Upon this, we need some analogies.
Television became central to the American experience around 1950, but had been exhibited at the World’s Fair in 1939. Yet few would have a problem with me dating the reign of TV in the American Zeitgeist to around 1950.
If one wrote that the electric guitar took over American pop music in the 1950s, few would consider this statement to be in error because the instrument was invented in 1932.
Color films became common in America in the late 1930s, but the first color film was in 1902. The first McDonalds was in 1940 – despite that McDonalds wasn’t standard American experience until a good 25 years later. The first Toyota sold in the United States was in – wait for it – 1957, rather than, say, 1972. Most of us first learned of sexual harrassment as a concept in the early 1990s, but the term was first used in print in 1972.
So. I made a mistake in how I phrased matters about societal racism. But usages of societal racism (or even something close) or of equity and social justice before 2010 do not quash my point that the way we feel those terms now is distressingly multifarious.
Rather, I assumed that all understand that there is a difference between when something emerges – i.e. wet, from the pupa, known to few – and when it is, as linguists put it, actualized. As in, when it becomes what we often call today “a thing.”

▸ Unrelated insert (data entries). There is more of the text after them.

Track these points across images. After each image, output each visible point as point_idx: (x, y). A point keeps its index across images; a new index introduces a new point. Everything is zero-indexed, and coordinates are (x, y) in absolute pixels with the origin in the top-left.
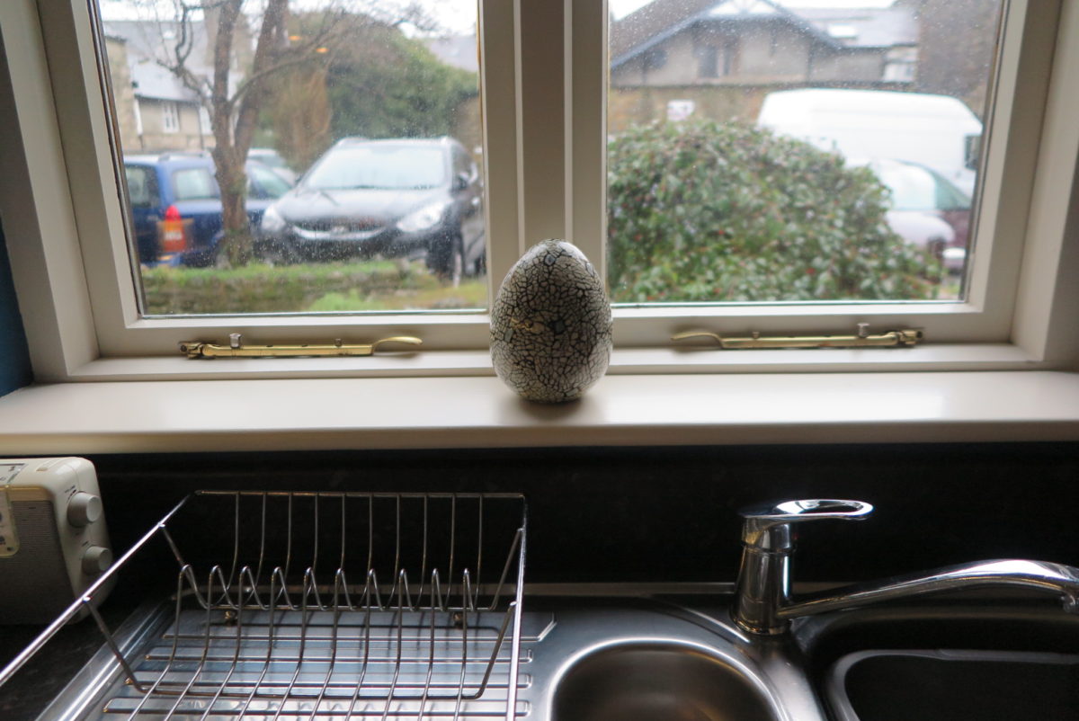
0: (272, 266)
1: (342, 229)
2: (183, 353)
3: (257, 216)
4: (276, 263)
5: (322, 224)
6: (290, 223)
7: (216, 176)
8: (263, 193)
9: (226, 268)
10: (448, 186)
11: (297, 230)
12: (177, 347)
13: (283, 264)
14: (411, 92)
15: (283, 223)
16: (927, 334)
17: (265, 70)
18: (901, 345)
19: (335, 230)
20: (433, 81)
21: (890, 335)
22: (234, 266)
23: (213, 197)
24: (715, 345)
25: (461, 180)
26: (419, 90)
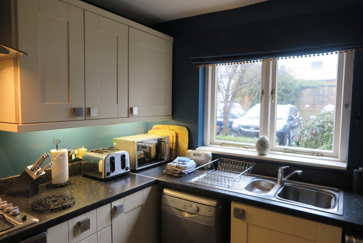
0: (233, 137)
1: (253, 129)
2: (220, 145)
3: (231, 123)
4: (234, 136)
5: (248, 127)
6: (240, 126)
7: (223, 113)
8: (234, 117)
9: (222, 136)
10: (287, 119)
11: (241, 128)
12: (219, 144)
13: (236, 137)
14: (283, 88)
15: (238, 126)
16: (324, 155)
17: (238, 88)
18: (318, 156)
19: (251, 129)
20: (291, 84)
21: (317, 154)
22: (224, 136)
23: (221, 117)
24: (289, 152)
25: (291, 117)
26: (286, 87)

You can find emergence easily. But actualization is, frankly, more interesting and also just more important.
Living room full of Civil Rights activists, mid-twentieth century. Let’s join one, Twilight Zone style, in 1958, and try to engage someone about “societal racism.” Maybe one person back in a corner, of a Marxist bent, would know that term and harmonize with you, elated that you knew the term at all.
Then, fast forward to that same living room – possibly the very same one – in 1968. You wouldn’t need to “try to” engage someone about societal racism – they’d “engage” you at length.
This is what I meant. I did not express it effectively, and hope this post clarifies matters. Our usages of these words as concepts intended right now for general society are massively vague and grievously challenging.
In sum, the issue is not just when someone used a term in a certain way, but when it jumped the rails into common coin. I must say that those who smoke out usages of the terms I mentioned before the 1960s do not qualify for me as takedowns. They matter not. I refer to terms as used in REAL LIFE. To be a junior social historian, you must attend to what ordinary people actually felt — not what is on the pages of formal books and statements by hypereducated persons.
Get a better editor? Get some folks to give you critical feedback on articles prior to submission?
You're writing in a world where too many people are actively doing bad takes, looking to distort and take out of context even the clearest writing. Even worse, they don't stop with the bad take, but instead often fabricate around the edges.
With this piece, you can guarantee that the woke will be forever telling people "He said nobody ever talked about racism until the 1960's" - they're not content to simply ignore your clarification and smear you with the worst take on what you originally wrote. No, they'll fell the need to distort it further, because only the most absurd takes seem to resonate with too many people these days.
John, I am 75 years old and I do not remember the terms "racism" or "racist" being in common use until fairly recently when certain activists started using them as buzzwords. The words in the 50s-70s and perhaps later were "prejudice" and "racial prejudice." As far as racial, racism and racist, the words came about in the 1930s and referred to Hitler's policies in regard primarily to Slavs then later to Jews.